EU migrants benefit to British public finances: Study
European immigrants to Britain paid more in taxes than they received in benefits over the last decade, according to research published on Wednesday amid a heated debate over EU migration.
London: European immigrants to Britain paid more in taxes than they received in benefits over the last decade, according to research published on Wednesday amid a heated debate over EU migration.
The report, which found that EU migrants contributed a net £20 billion ($32 billion, 26 billion euros) to the public purse between 2001 and 2011, comes during rising political pressure over immigration.
Prime Minister David Cameron has proposed capping numbers of low-skilled migrants from Europe as he tries to counter the mounting challenge from the anti-EU UK Independence Party ahead of a May election.

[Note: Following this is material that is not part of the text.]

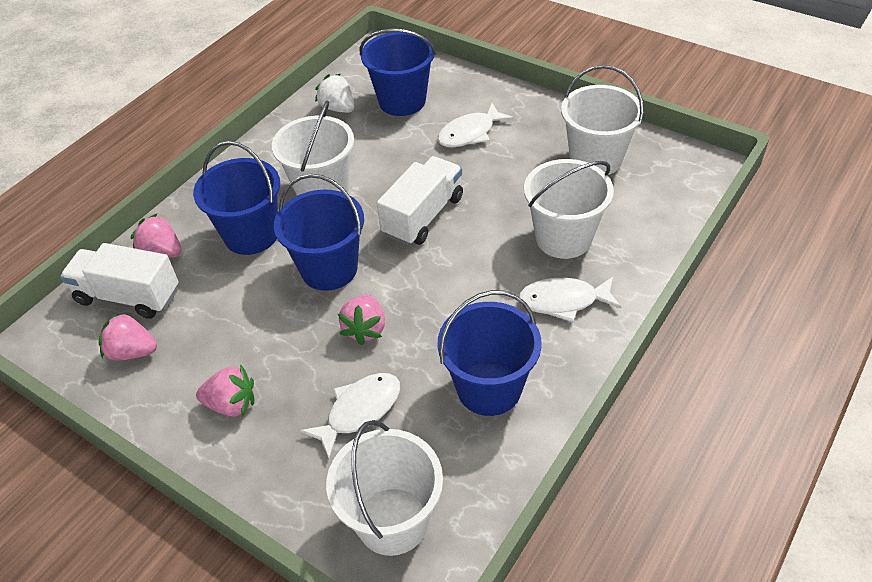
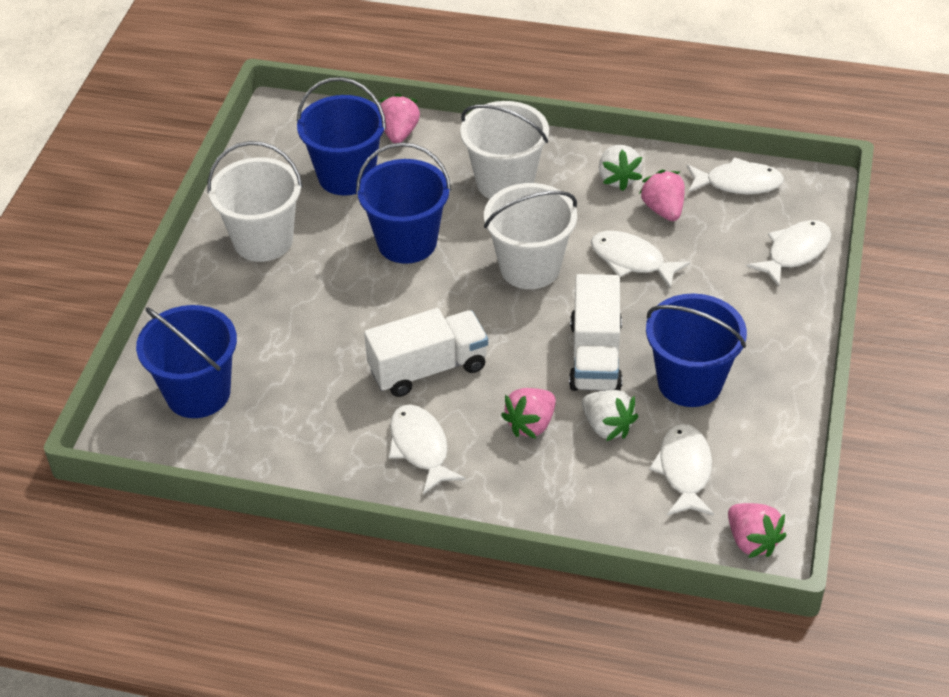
white bucket: 4 -> 3
white fish: 3 -> 5
white strawberry: 1 -> 2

The proposal has caused friction with Brussels and other European governments.
The academics at University College London found that migrants from the eastern European countries that joined the EU in 2004 -- often singled out by anti-immigration groups as a drain on the exchequer -- made a net fiscal contribution of about £5 billion in the decade to 2011.
Immigrants from the original 15 members of the EU contributed £15 billion.
In comparison, British-born workers made a negative contribution of £591 billion, and immigrants from outside the EU were a net cost of £118 billion.
"A key concern in the public debate on migration is whether immigrants contribute their fair share to the tax and welfare systems," said study co-author and UCL professor Christian Dustmann.
"Our new analysis draws a positive picture of the overall fiscal contribution made by recent immigrant cohorts, particularly of immigrants arriving from the EU."
The European migrants contributed more to the public purse than they took out because they were more likely to work than British-born people and received less state welfare, the study said.
"European immigrants, particularly, both from the new accession countries and the rest of the European Union, make the most substantial contributions," Dustmann added.
The chairman of immigration group MigrationWatch UK Andrew Green played down the report, saying it confirmed that immigration overall was a net cost to Britain over the last 17 years.
"As for recent European migrants, even on their own figures, which we dispute, their contribution to the exchequer amounts to less than £1 a week per head of our population," Green said.
German Chancellor Angela Merkel reportedly warned Cameron this week that he was approaching the "point of no return" with proposals to restrict immigration.
A spokesman for Merkel said that free movement of people in the EU was "not negotiable" for Germany.
Cameron has vowed to renegotiate the terms of Britain`s membership of the bloc, before holding a referendum in 2017 on whether to leave, if he is re-elected in six month`s time.